* _Your task_: Every line in the records below between the one holding "pinky tip: (211, 173)" and the one holding "pinky mcp: (223, 142)", inclusive, is to be set down exactly; all other lines are to be left out.

* _Material provided_:
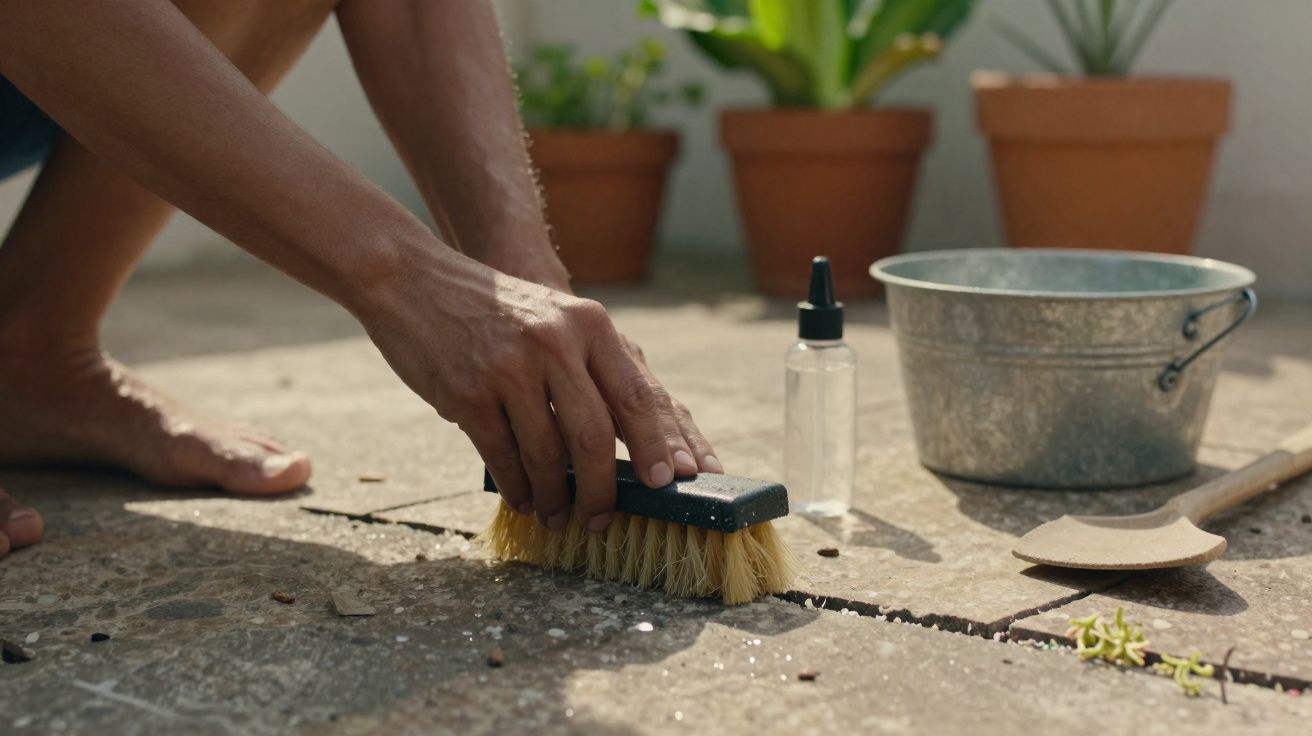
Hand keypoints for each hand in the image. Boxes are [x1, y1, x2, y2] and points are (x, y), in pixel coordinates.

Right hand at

--

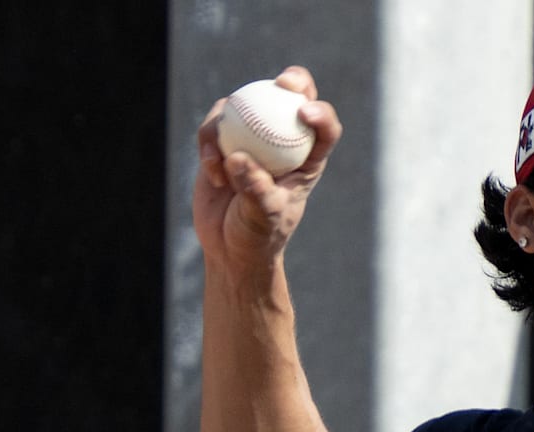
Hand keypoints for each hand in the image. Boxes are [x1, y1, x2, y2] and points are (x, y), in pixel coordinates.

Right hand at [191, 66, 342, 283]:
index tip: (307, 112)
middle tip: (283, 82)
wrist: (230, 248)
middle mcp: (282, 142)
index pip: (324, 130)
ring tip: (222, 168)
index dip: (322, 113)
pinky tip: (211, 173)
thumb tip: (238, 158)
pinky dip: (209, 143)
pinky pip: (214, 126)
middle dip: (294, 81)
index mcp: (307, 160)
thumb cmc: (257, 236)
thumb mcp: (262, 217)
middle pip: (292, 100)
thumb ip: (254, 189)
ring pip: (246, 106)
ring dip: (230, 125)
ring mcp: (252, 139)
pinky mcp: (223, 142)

* _Answer area_:
pinky tip: (211, 173)
thumb tip: (238, 158)
pinky dip: (209, 143)
pinky pip: (214, 126)
middle dip: (294, 81)
index mcp: (307, 160)
thumb cmc: (257, 236)
thumb mcp: (262, 217)
middle pip: (292, 100)
thumb ip: (254, 189)
ring pip: (246, 106)
ring dip: (230, 125)
ring mcp: (252, 139)
pinky mcp: (223, 142)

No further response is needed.